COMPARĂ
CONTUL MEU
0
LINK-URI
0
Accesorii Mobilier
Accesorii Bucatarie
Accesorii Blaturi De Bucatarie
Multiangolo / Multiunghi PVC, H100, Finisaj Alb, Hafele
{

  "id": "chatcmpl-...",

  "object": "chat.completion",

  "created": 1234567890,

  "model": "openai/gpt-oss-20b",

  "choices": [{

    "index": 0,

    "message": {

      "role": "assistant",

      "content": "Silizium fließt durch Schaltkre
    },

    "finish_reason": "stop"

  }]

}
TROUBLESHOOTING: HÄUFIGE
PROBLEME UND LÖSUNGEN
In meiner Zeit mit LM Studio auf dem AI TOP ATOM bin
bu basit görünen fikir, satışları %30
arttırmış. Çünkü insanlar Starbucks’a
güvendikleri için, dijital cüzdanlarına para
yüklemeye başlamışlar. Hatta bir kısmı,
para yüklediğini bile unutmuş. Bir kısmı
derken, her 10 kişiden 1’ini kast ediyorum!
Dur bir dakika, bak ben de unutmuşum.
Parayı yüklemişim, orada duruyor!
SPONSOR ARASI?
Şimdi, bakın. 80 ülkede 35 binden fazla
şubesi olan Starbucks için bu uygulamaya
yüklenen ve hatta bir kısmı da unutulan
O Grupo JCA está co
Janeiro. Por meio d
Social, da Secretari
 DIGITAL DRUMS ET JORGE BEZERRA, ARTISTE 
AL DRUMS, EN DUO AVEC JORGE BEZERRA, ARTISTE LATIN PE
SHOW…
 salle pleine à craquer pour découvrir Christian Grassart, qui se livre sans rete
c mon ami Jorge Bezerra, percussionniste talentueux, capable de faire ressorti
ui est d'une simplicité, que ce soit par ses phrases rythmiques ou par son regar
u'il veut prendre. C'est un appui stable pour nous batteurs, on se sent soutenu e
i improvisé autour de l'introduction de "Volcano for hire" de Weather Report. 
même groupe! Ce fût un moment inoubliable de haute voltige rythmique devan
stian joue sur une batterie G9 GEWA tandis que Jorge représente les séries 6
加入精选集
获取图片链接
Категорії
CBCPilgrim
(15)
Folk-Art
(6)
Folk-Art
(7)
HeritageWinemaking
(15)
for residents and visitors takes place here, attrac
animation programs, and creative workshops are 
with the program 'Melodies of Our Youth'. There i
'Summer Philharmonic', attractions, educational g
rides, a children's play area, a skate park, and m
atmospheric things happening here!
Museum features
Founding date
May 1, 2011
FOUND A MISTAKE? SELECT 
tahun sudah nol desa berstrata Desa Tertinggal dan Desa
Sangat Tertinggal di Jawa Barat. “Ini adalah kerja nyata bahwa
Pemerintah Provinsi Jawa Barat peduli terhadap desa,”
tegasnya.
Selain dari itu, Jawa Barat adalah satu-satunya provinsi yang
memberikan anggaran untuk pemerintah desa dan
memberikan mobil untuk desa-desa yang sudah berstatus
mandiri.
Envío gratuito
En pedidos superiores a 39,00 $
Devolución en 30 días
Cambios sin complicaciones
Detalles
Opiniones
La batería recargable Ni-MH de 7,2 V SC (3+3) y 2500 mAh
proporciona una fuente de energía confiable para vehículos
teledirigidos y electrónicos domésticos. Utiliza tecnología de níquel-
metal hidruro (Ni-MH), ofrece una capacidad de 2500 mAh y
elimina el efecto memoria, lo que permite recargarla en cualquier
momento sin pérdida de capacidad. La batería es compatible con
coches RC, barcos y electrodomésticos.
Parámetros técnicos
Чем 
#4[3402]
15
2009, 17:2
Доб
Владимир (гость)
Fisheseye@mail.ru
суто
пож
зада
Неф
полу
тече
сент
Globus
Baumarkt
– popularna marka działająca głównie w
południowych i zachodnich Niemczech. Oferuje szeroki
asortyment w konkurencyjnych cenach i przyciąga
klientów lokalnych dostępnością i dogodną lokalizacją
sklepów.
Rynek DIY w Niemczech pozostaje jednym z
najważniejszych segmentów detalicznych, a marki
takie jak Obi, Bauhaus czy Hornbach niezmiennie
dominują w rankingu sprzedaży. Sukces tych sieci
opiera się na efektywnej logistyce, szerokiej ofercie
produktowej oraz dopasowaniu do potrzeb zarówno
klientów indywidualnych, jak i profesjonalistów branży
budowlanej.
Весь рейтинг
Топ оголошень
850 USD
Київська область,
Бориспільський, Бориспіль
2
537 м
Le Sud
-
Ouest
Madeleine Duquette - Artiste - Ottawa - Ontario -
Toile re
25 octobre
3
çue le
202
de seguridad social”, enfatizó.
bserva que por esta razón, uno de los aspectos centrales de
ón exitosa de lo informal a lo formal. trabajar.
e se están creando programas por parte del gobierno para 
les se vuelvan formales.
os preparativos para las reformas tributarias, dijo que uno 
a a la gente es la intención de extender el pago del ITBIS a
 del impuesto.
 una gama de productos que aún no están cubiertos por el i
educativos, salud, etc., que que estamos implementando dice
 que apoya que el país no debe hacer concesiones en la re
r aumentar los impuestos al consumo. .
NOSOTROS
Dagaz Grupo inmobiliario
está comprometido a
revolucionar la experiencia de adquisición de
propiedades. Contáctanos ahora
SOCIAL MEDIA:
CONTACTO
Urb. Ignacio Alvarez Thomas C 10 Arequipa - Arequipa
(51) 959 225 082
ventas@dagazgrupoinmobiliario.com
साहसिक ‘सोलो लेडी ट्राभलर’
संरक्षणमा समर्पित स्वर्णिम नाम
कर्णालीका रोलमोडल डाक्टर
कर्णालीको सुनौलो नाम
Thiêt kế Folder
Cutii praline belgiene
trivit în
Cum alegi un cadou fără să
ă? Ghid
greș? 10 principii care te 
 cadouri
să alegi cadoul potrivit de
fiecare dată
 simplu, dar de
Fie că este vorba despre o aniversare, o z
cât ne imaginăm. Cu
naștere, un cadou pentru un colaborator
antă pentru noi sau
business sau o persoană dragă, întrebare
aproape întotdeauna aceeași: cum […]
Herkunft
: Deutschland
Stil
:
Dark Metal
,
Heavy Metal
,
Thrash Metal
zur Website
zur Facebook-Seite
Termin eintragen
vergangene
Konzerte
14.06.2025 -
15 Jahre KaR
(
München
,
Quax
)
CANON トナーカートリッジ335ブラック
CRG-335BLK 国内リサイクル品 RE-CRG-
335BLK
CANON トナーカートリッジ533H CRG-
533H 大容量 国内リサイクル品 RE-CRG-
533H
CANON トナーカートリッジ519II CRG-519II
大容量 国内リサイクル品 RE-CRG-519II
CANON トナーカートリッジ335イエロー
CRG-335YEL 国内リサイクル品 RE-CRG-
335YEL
........
__TASK DESCRIPTION__.
Count the lines above that contain the string "DRUMS", treating uppercase and lowercase as different, and give only the number.

__RESULT OF THIS TASK__.
2